WORK REQUIRED> Reproduce word for word the lines running from the start of the records through the line containing "## Properties", with both ends included, and omit the pictures from the answer.

DATA SUPPLIED>
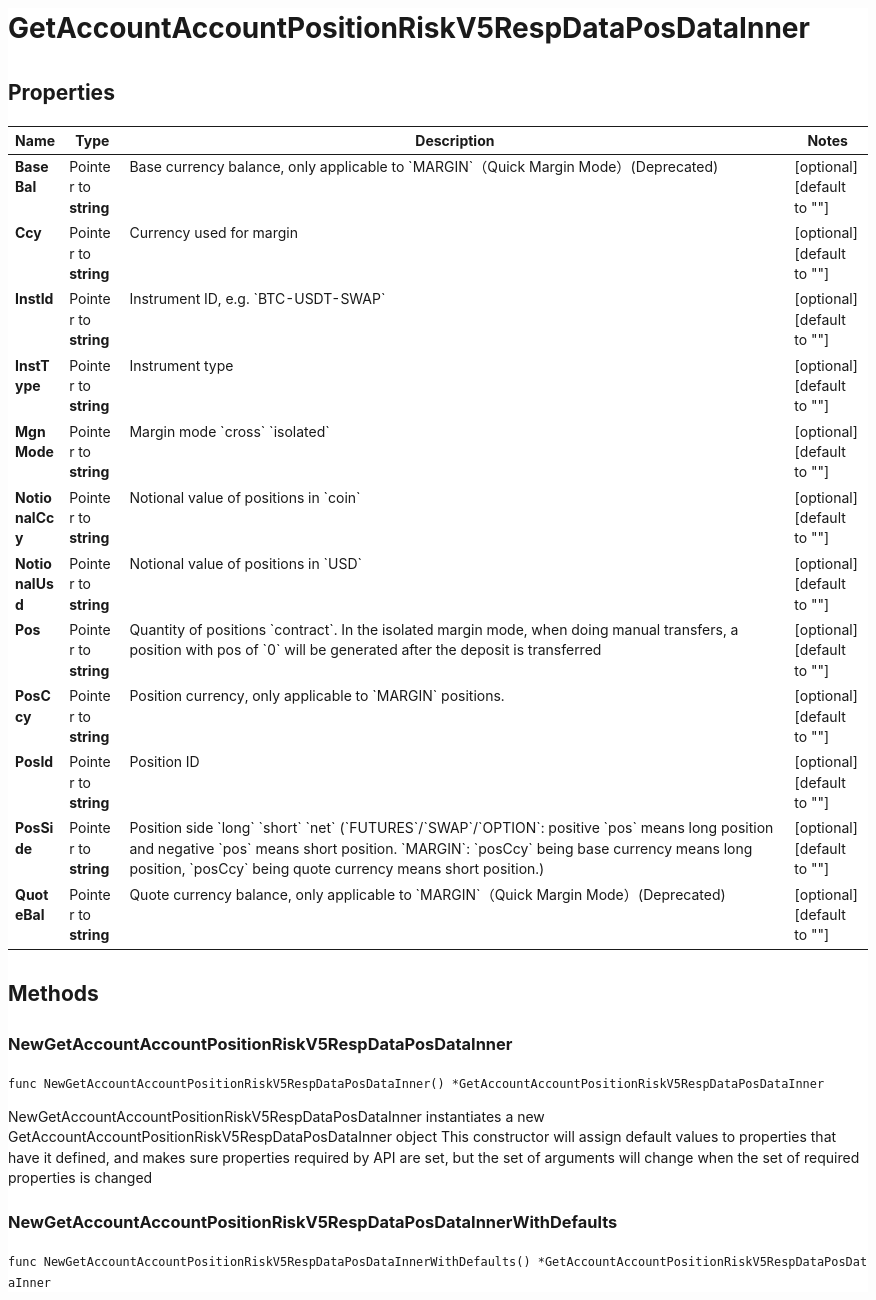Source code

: # GetAccountAccountPositionRiskV5RespDataPosDataInner

## Properties

Name | Type | Description | Notes
------------ | ------------- | ------------- | -------------
**BaseBal** | Pointer to **string** | Base currency balance, only applicable to &#x60;MARGIN&#x60;（Quick Margin Mode）(Deprecated) | [optional] [default to ""]
**Ccy** | Pointer to **string** | Currency used for margin | [optional] [default to ""]
**InstId** | Pointer to **string** | Instrument ID, e.g. &#x60;BTC-USDT-SWAP&#x60; | [optional] [default to ""]
**InstType** | Pointer to **string** | Instrument type | [optional] [default to ""]
**MgnMode** | Pointer to **string** | Margin mode  &#x60;cross&#x60;    &#x60;isolated&#x60; | [optional] [default to ""]
**NotionalCcy** | Pointer to **string** | Notional value of positions in &#x60;coin&#x60; | [optional] [default to ""]
**NotionalUsd** | Pointer to **string** | Notional value of positions in &#x60;USD&#x60; | [optional] [default to ""]
**Pos** | Pointer to **string** | Quantity of positions &#x60;contract&#x60;. In the isolated margin mode, when doing manual transfers, a position with pos of &#x60;0&#x60; will be generated after the deposit is transferred | [optional] [default to ""]
**PosCcy** | Pointer to **string** | Position currency, only applicable to &#x60;MARGIN&#x60; positions. | [optional] [default to ""]
**PosId** | Pointer to **string** | Position ID | [optional] [default to ""]
**PosSide** | Pointer to **string** | Position side  &#x60;long&#x60;   &#x60;short&#x60;   &#x60;net&#x60; (&#x60;FUTURES&#x60;/&#x60;SWAP&#x60;/&#x60;OPTION&#x60;: positive &#x60;pos&#x60; means long position and negative &#x60;pos&#x60; means short position. &#x60;MARGIN&#x60;: &#x60;posCcy&#x60; being base currency means long position, &#x60;posCcy&#x60; being quote currency means short position.) | [optional] [default to ""]
**QuoteBal** | Pointer to **string** | Quote currency balance, only applicable to &#x60;MARGIN&#x60;（Quick Margin Mode）(Deprecated) | [optional] [default to ""]

## Methods

### NewGetAccountAccountPositionRiskV5RespDataPosDataInner

`func NewGetAccountAccountPositionRiskV5RespDataPosDataInner() *GetAccountAccountPositionRiskV5RespDataPosDataInner`

NewGetAccountAccountPositionRiskV5RespDataPosDataInner instantiates a new GetAccountAccountPositionRiskV5RespDataPosDataInner object
This constructor will assign default values to properties that have it defined,
and makes sure properties required by API are set, but the set of arguments
will change when the set of required properties is changed

### NewGetAccountAccountPositionRiskV5RespDataPosDataInnerWithDefaults

`func NewGetAccountAccountPositionRiskV5RespDataPosDataInnerWithDefaults() *GetAccountAccountPositionRiskV5RespDataPosDataInner`
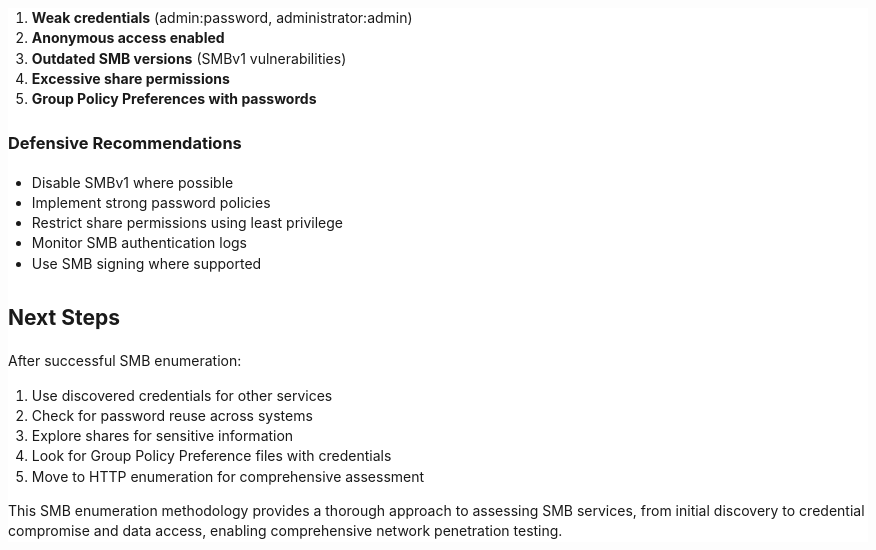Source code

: 1. **Weak credentials** (admin:password, administrator:admin)
2. **Anonymous access enabled**
3. **Outdated SMB versions** (SMBv1 vulnerabilities)
4. **Excessive share permissions**
5. **Group Policy Preferences with passwords**

### Defensive Recommendations

- Disable SMBv1 where possible
- Implement strong password policies
- Restrict share permissions using least privilege
- Monitor SMB authentication logs
- Use SMB signing where supported

## Next Steps

After successful SMB enumeration:

1. Use discovered credentials for other services
2. Check for password reuse across systems
3. Explore shares for sensitive information
4. Look for Group Policy Preference files with credentials
5. Move to HTTP enumeration for comprehensive assessment

This SMB enumeration methodology provides a thorough approach to assessing SMB services, from initial discovery to credential compromise and data access, enabling comprehensive network penetration testing.
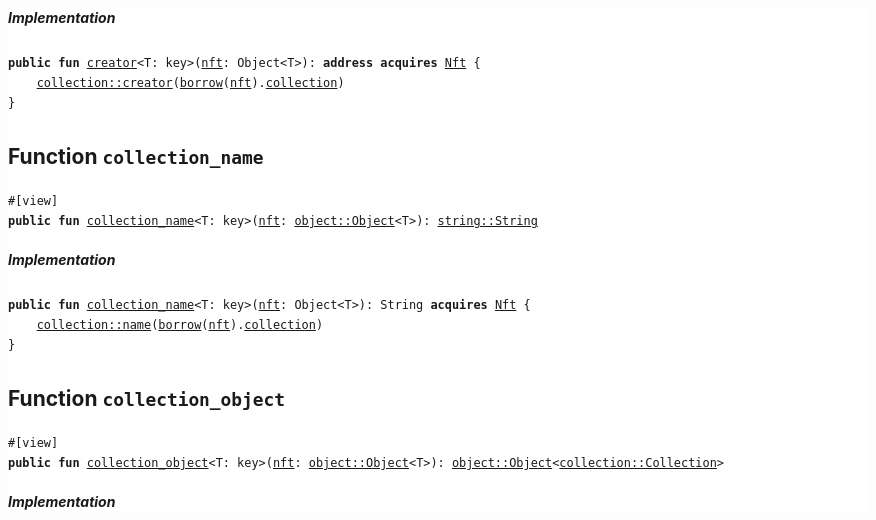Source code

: 
##### Implementation


<pre><code><b>public</b> <b>fun</b> <a href="nft.md#0x1_nft_creator">creator</a>&lt;T: key&gt;(<a href="nft.md#0x1_nft">nft</a>: Object&lt;T&gt;): <b>address</b> <b>acquires</b> <a href="nft.md#0x1_nft_Nft">Nft</a> {
    <a href="collection.md#0x1_collection_creator">collection::creator</a>(<a href="nft.md#0x1_nft_borrow">borrow</a>(<a href="nft.md#0x1_nft">nft</a>).<a href="collection.md#0x1_collection">collection</a>)
}
</code></pre>



<a name="0x1_nft_collection_name"></a>

## Function `collection_name`



<pre><code>#[view]
<b>public</b> <b>fun</b> <a href="nft.md#0x1_nft_collection_name">collection_name</a>&lt;T: key&gt;(<a href="nft.md#0x1_nft">nft</a>: <a href="object.md#0x1_object_Object">object::Object</a>&lt;T&gt;): <a href="_String">string::String</a>
</code></pre>



##### Implementation


<pre><code><b>public</b> <b>fun</b> <a href="nft.md#0x1_nft_collection_name">collection_name</a>&lt;T: key&gt;(<a href="nft.md#0x1_nft">nft</a>: Object&lt;T&gt;): String <b>acquires</b> <a href="nft.md#0x1_nft_Nft">Nft</a> {
    <a href="collection.md#0x1_collection_name">collection::name</a>(<a href="nft.md#0x1_nft_borrow">borrow</a>(<a href="nft.md#0x1_nft">nft</a>).<a href="collection.md#0x1_collection">collection</a>)
}
</code></pre>



<a name="0x1_nft_collection_object"></a>

## Function `collection_object`



<pre><code>#[view]
<b>public</b> <b>fun</b> <a href="nft.md#0x1_nft_collection_object">collection_object</a>&lt;T: key&gt;(<a href="nft.md#0x1_nft">nft</a>: <a href="object.md#0x1_object_Object">object::Object</a>&lt;T&gt;): <a href="object.md#0x1_object_Object">object::Object</a>&lt;<a href="collection.md#0x1_collection_Collection">collection::Collection</a>&gt;
</code></pre>



##### Implementation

SOLUTION TO THIS EXERCISE>
Source code

: # GetAccountAccountPositionRiskV5RespDataPosDataInner

## Properties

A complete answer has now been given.